Wirekite Data Loader for Snowflake
The Wirekite Data Loader for Snowflake uses the output files written to the Snowflake staging area by the Wirekite Data Mover for Snowflake and loads the records in them to the target tables in Snowflake.
dsnFile is a file containing the connection information for the instance that will be accessed by the Data Loader.
Snowflake connection information is discussed here. Wirekite uses the Golang connector format:
<snowflake-user>:<snowflake-pwd>@<snowflake-orgname>-<snowflake-acct>/<database>/<schema>?<opt-warehouse-name>
Note that the same dsnFile can be used to connect using the Wirekite cmdline tool.
schemaFile is the file containing Wirekite schema data that was generated by a Wirekite Schema Extractor on the source database, and used by the Schema Loader mentioned above.
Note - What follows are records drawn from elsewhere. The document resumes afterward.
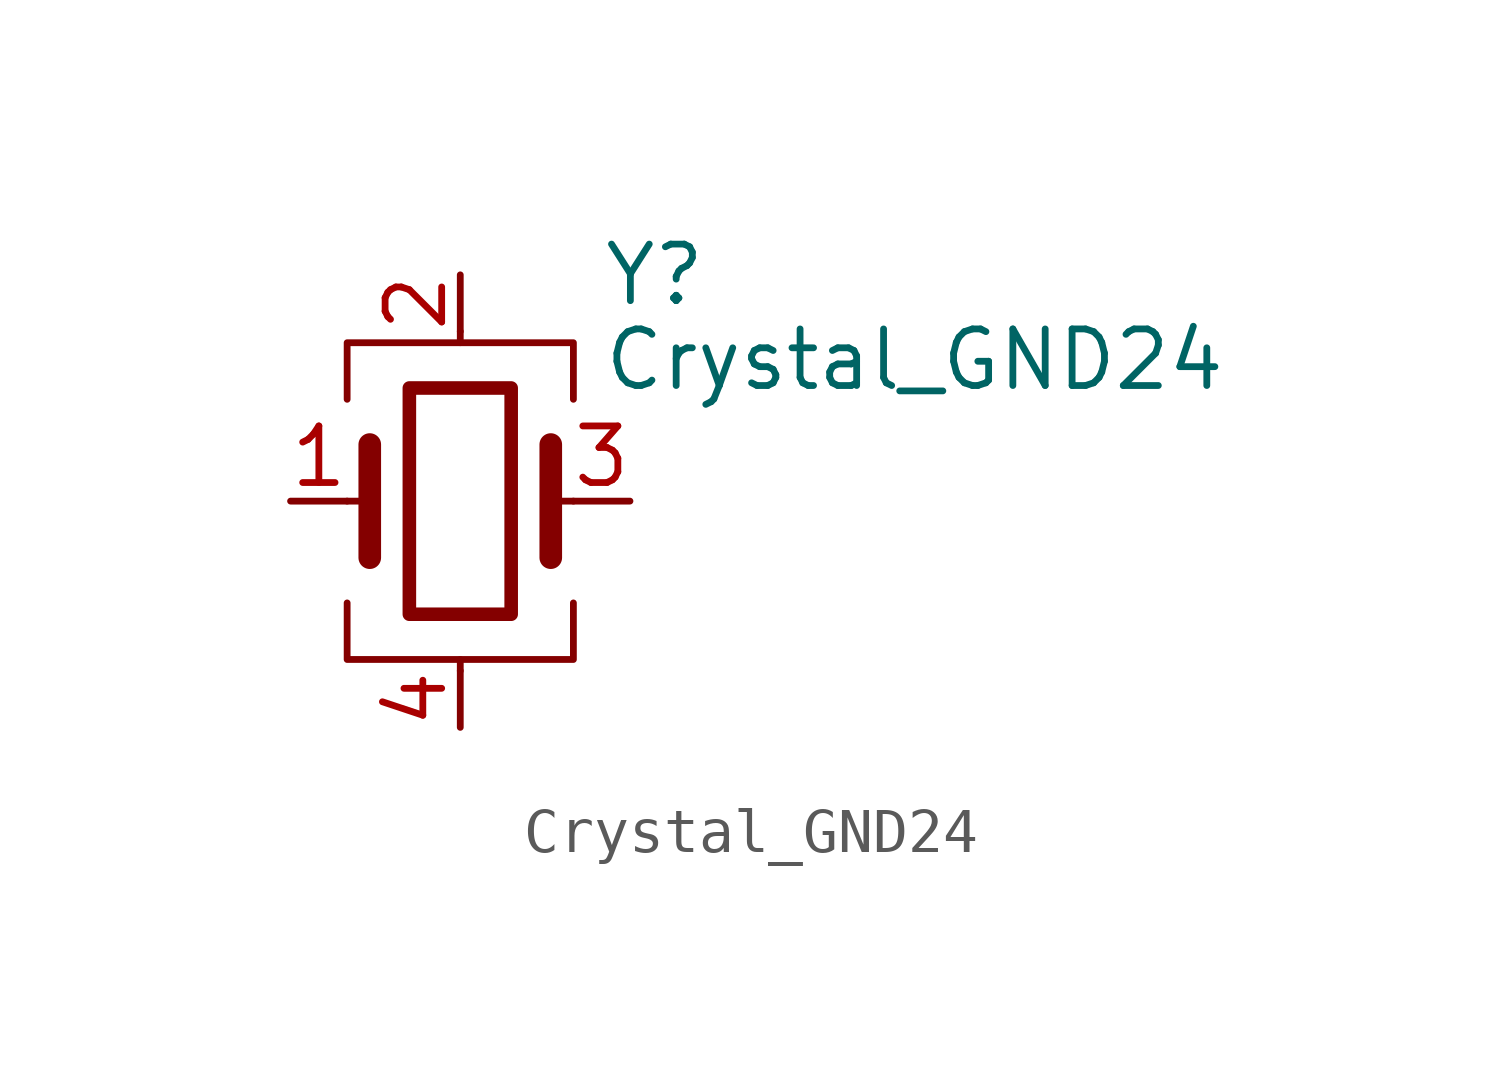
<source format=kicad_sym>
(kicad_symbol_lib
  (version 20211014)
  (generator kicad_symbol_editor)
  (symbol "Device:Crystal_GND24"
    (pin_names
      (offset 1.016) hide)
    (property "Reference" "Y"
      (at 3.175 5.08 0)
      (effects (font (size 1.27 1.27)) (justify left)))
    (property "Value" "Crystal_GND24"
      (at 3.175 3.175 0)
      (effects (font (size 1.27 1.27)) (justify left)))
    (symbol "Crystal_GND24_0_1"
      (rectangle (start -1.143 2.54) (end 1.143 -2.54) (stroke (width 0.305) (type default) (color 0 0 0 0)) (fill (type none)))
      (polyline (pts (xy -2.54 0) (xy -2.032 0)) (stroke (width 0) (type default) (color 0 0 0 0)) (fill (type none)))
      (polyline (pts (xy -2.032 -1.27) (xy -2.032 1.27)) (stroke (width 0.508) (type default) (color 0 0 0 0)) (fill (type none)))
      (polyline (pts (xy 0 -3.81) (xy 0 -3.556)) (stroke (width 0) (type default) (color 0 0 0 0)) (fill (type none)))
      (polyline (pts (xy 0 3.556) (xy 0 3.81)) (stroke (width 0) (type default) (color 0 0 0 0)) (fill (type none)))
      (polyline (pts (xy 2.032 -1.27) (xy 2.032 1.27)) (stroke (width 0.508) (type default) (color 0 0 0 0)) (fill (type none)))
      (polyline (pts (xy 2.032 0) (xy 2.54 0)) (stroke (width 0) (type default) (color 0 0 0 0)) (fill (type none)))
      (polyline (pts (xy -2.54 -2.286) (xy -2.54 -3.556) (xy 2.54 -3.556) (xy 2.54 -2.286)) (stroke (width 0) (type default) (color 0 0 0 0)) (fill (type none)))
      (polyline (pts (xy -2.54 2.286) (xy -2.54 3.556) (xy 2.54 3.556) (xy 2.54 2.286)) (stroke (width 0) (type default) (color 0 0 0 0)) (fill (type none))))
    (symbol "Crystal_GND24_1_1"
      (pin passive line (at -3.81 0 0) (length 1.27) (name "1" (effects (font (size 1.27 1.27)))) (number "1" (effects (font (size 1.27 1.27)))))
      (pin passive line (at 0 5.08 270) (length 1.27) (name "2" (effects (font (size 1.27 1.27)))) (number "2" (effects (font (size 1.27 1.27)))))
      (pin passive line (at 3.81 0 180) (length 1.27) (name "3" (effects (font (size 1.27 1.27)))) (number "3" (effects (font (size 1.27 1.27)))))
      (pin passive line (at 0 -5.08 90) (length 1.27) (name "4" (effects (font (size 1.27 1.27)))) (number "4" (effects (font (size 1.27 1.27))))))))
</source>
The path should be absolute and readable by the Data Loader executable.
logFile is where the Data Loader will write its logging output.
hexEncoding is optional and its default is false. It should only be set if the Data Extractor extracted data using hex format.
maxThreads is the maximum number of parallel threads used to load data to Snowflake. The default is 5. We recommend setting this to the number of CPUs on the host.
Wirekite Change Loader for Snowflake
The Wirekite Change Loader for Snowflake loads changes to the target tables, using output created by a Wirekite Change Extractor. The Wirekite Change Loader for Snowflake uses a merging approach to load changes, and needs to move transient data to a Snowflake stage.
The Change Loader shouldn’t start until the Data Loader for the same table-world has successfully completed its full load.
dsnFile is a file containing the connection information for the instance that will be accessed by the Change Loader.
Snowflake connection information is discussed here. Wirekite uses the Golang connector format:
<snowflake-user>:<snowflake-pwd>@<snowflake-orgname>-<snowflake-acct>/<database>/<schema>?<opt-warehouse-name>
Note that the same dsnFile can be used to connect using the Wirekite cmdline tool.
dataDirectory is where the Wirekite Change Extractor wrote its files. These will be sourced for changes by the Wirekite Change Loader for Snowflake.
workDirectory is where the Change Loader writes intermediate files that are uploaded to the Snowflake staging area.
removeFiles specifies whether the Change Loader will remove files from the dataDirectory once it has fully processed their changes. The default is true. This may be set to false while troubleshooting, but should not normally be set as these files can take a lot of storage space.
logFile is where the Change Loader will write its logging output.